■ Directive A:
According to the hot dog recipe below, how long should the buns be cooked on the grill?
■ Directive B:
Quote the passage of the hot dog recipe below starting at "1. Light a grill." and ending at "with some salt.".

■ Text for analysis:
━━━━

The fully-loaded hot dog of your dreams.
"Everything But the Grill" Hot Dog Recipe
Photo by Jack Newton

Servings: 4
Prep time: 1 hour
Total time: 1 hour 30 minutes


8 hot dogs
8 hot dog buns
½ pound|227 grams ground beef
4 slices American cheese, halved
8 slider or mini hamburger buns
2 ears corn, cleaned
macaroni salad
potato salad
8 small watermelon slices


  1. Light a grill. In a small bowl, season the ground beef generously with salt. Form into 8 mini hamburgers and grill, flipping once, until cooked to desired doneness. Top with cheese (if using) and cook until the cheese has melted. Set the burger aside to rest.
  2. Add the corn, hot dogs, and buns and cook, turning as needed, until charred and warmed through, about 5 minutes for the corn and hot dogs and 3 minutes for the buns. Set aside.
  3. Cut the corn off the cob and toss the kernels in a bowl with some salt.
  4. To serve, place a hot dog in each bun. Top each with macaroni salad, potato salad, and coleslaw, as well as some corn. Place a burger in each slider roll (and add some mustard or mayo or pickles, if you want) and place the burger on top of each hot dog. Add a slice of watermelon and enjoy.

━━━━

■ Data items:
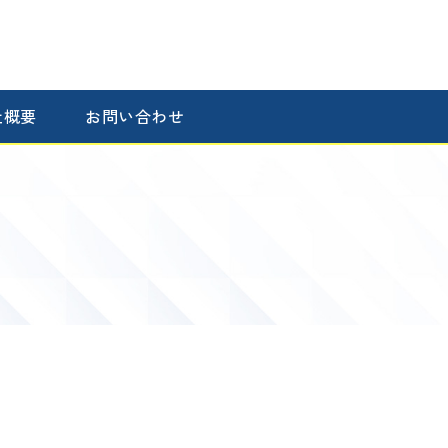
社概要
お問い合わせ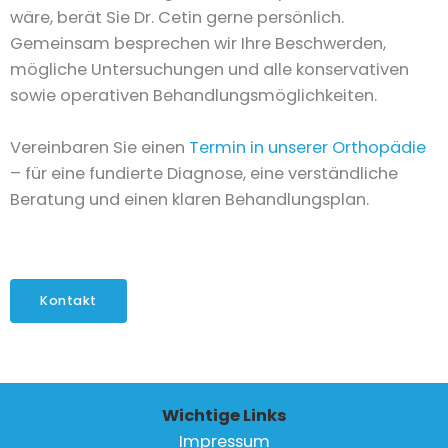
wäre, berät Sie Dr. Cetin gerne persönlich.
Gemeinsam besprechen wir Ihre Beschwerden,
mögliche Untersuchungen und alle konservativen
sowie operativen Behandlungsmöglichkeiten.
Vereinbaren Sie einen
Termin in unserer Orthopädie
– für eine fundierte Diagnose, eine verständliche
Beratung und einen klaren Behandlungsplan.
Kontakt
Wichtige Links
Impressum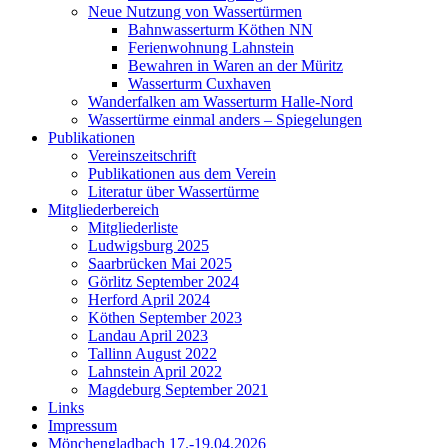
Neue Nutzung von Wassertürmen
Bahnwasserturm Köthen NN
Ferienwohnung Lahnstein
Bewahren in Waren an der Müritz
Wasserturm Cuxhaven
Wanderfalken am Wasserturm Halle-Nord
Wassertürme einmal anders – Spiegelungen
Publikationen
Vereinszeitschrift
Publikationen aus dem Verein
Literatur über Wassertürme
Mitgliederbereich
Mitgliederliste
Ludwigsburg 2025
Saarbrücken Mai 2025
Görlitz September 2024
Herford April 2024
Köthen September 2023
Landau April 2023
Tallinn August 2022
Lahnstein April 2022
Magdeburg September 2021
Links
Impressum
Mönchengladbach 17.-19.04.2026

━━━━

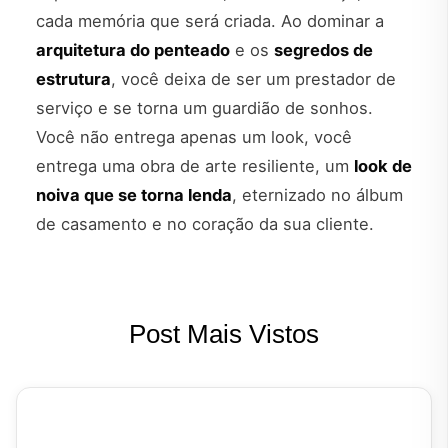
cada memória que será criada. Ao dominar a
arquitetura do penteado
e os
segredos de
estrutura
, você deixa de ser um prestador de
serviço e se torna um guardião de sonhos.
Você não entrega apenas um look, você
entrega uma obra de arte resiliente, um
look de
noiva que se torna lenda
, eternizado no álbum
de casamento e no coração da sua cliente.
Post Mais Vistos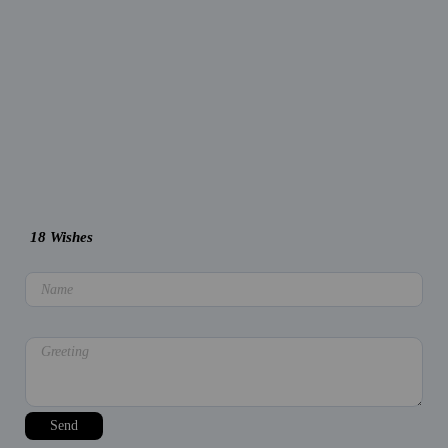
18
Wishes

━━━━

■ Task output A:
About 3 minutes.

■ Task output B:
1. Light a grill. In a small bowl, season the ground beef generously with salt. Form into 8 mini hamburgers and grill, flipping once, until cooked to desired doneness. Top with cheese (if using) and cook until the cheese has melted. Set the burger aside to rest.
  2. Add the corn, hot dogs, and buns and cook, turning as needed, until charred and warmed through, about 5 minutes for the corn and hot dogs and 3 minutes for the buns. Set aside.
  3. Cut the corn off the cob and toss the kernels in a bowl with some salt.